Human chorionic gonadotrophin; hCG
Human chorionic gonadotrophin (hCG) is a hormone produced by the cells that surround the growing human embryo that go on to form the placenta (called trophoblasts). Human chorionic gonadotrophin can be detected in the urine from 7-9 days after fertilisation as the embryo attaches and implants in the womb; it forms the basis of most over-the-counter and hospital pregnancy tests (see photo).
During the menstrual cycle, when an egg is released from the ovary at ovulation, the remnants of the ovarian follicle (which enclosed the egg) form the corpus luteum, which produces the hormone progesterone (and other hormones such as oestradiol).
If the egg is fertilised and implants, it produces hCG, which maintains survival of the corpus luteum. The corpus luteum will then continue to produce progesterone (as well as oestradiol and other hormones), which acts on the lining of the womb (endometrium, also called the ‘decidua’ during pregnancy) to maintain the pregnancy.

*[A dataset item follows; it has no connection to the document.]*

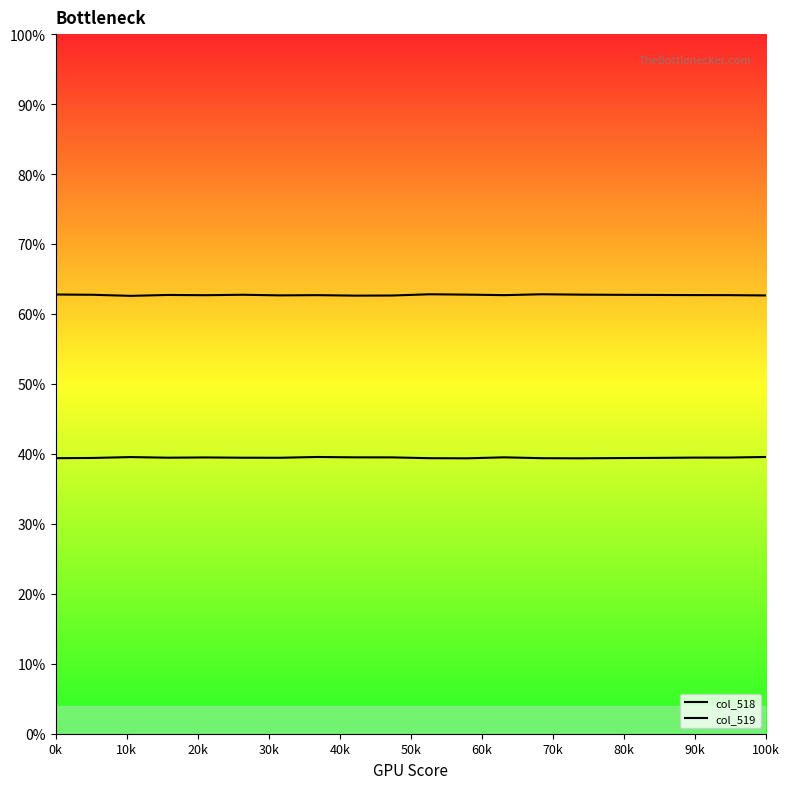

What is the average value of the col_519 series?

39.5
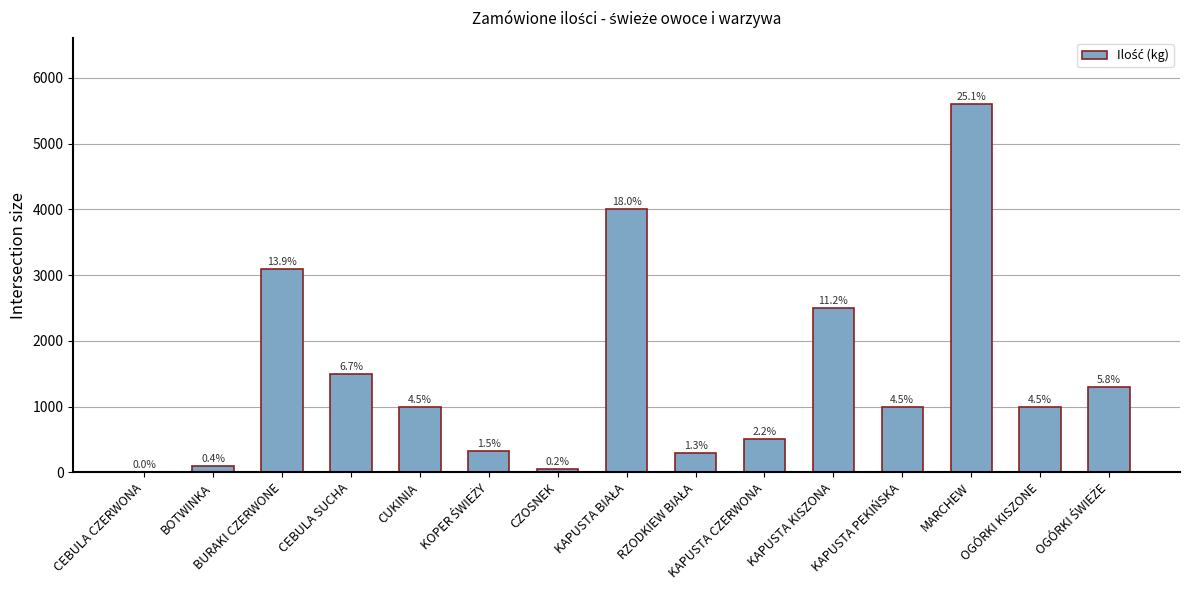

Reading right to left, extract all data points from this chart.

1300	1000	5600	1000	2500	500	300	4000	50	330	1000	1500	3100	90	5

If implantation does not occur, hCG levels fall, and the corpus luteum expires and stops producing progesterone. This fall in progesterone levels leads to shedding of the lining of the womb (menstruation) and through loss of the negative feedback, leads to an increase in follicle stimulating hormone (and to a lesser extent luteinising hormone) from the pituitary gland to initiate the next menstrual cycle.
Human chorionic gonadotrophin is produced by the trophoblast cells which surround the developing embryo and go on to form the placenta. The amount of human chorionic gonadotrophin in the bloodstream doubles every 2-3 days as development of the embryo and placenta continue, and levels peak at around 6-8 weeks of pregnancy. Following this peak, levels of human chorionic gonadotrophin plateau (although they remain detectable throughout pregnancy). Once the placenta is established, it becomes the main source of progesterone production (from around week 8-12 of pregnancy), and human chorionic gonadotrophin is no longer required to maintain the function of the corpus luteum. However, human chorionic gonadotrophin may have additional beneficial effects in the latter stages of pregnancy which are currently under investigation by researchers.
There is no strong evidence that high levels of human chorionic gonadotrophin cause direct negative consequences. Very high levels of human chorionic gonadotrophin are rare but can indicate hyper-proliferation of the placenta (also referred to as hydatidiform moles or molar pregnancies), which can in some people lead to a form of cancer (choriocarcinoma). Rarely, levels of human chorionic gonadotrophin may also be elevated in association with some non-pregnancy related cancers (e.g. kidney, breast, lung and gastrointestinal tract). In such cases, levels of human chorionic gonadotrophin in the blood/urine can serve as a tumour marker.
In pregnancy, a link between high levels of human chorionic gonadotrophin and occurrence of Down’s syndrome has also been suggested. Studies have shown that the levels of human chorionic gonadotrophin in a Down’s syndrome pregnancy are approximately twice that of an unaffected pregnancy. However, it is important to note that high levels of human chorionic gonadotrophin do not cause Down’s syndrome (rather it is caused by an extra chromosome at position 21); further research is needed to investigate this link.
Low levels of human chorionic gonadotrophin can indicate a failing pregnancy. Reduced levels of human chorionic gonadotrophin are often observed in ectopic pregnancies (where the embryo implants outside of the uterus) or in miscarriages.
Human chorionic gonadotrophin can be used to treat men with hypogonadism and infertility. It acts in a similar way to luteinising hormone (LH), stimulating testosterone and sperm production in the testes. It can be administered via intramuscular or subcutaneous injection. Side effects can include swelling of the testes, groin pain and behavioural change.